▶ _JOB_
Please copy the entries below, substituting "さらに表示" for every "もっと見る" and keeping everything else unchanged.

▶ _Dataset entries_
/---
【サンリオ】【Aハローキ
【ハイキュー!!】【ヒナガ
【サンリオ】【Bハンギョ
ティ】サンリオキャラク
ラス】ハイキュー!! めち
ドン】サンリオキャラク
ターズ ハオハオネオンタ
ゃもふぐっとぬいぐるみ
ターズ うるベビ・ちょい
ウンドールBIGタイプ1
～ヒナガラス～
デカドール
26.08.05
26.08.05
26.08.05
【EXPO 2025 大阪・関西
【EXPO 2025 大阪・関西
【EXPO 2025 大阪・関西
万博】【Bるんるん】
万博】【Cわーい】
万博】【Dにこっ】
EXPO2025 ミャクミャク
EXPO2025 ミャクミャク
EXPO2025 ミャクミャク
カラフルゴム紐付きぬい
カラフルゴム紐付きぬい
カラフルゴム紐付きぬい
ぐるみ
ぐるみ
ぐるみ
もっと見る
\---
▶ _YOUR SOLUTION_
【サンリオ】【Aハローキ
【ハイキュー!!】【ヒナガ
【サンリオ】【Bハンギョ
ティ】サンリオキャラク
ラス】ハイキュー!! めち
ドン】サンリオキャラク
ターズ ハオハオネオンタ
ゃもふぐっとぬいぐるみ
ターズ うるベビ・ちょい
ウンドールBIGタイプ1
～ヒナガラス～
デカドール
26.08.05
26.08.05
26.08.05
【EXPO 2025 大阪・関西
【EXPO 2025 大阪・関西
【EXPO 2025 大阪・関西
万博】【Bるんるん】
万博】【Cわーい】
万博】【Dにこっ】
EXPO2025 ミャクミャク
EXPO2025 ミャクミャク
EXPO2025 ミャクミャク
カラフルゴム紐付きぬい
カラフルゴム紐付きぬい
カラフルゴム紐付きぬい
ぐるみ
ぐるみ
ぐるみ
さらに表示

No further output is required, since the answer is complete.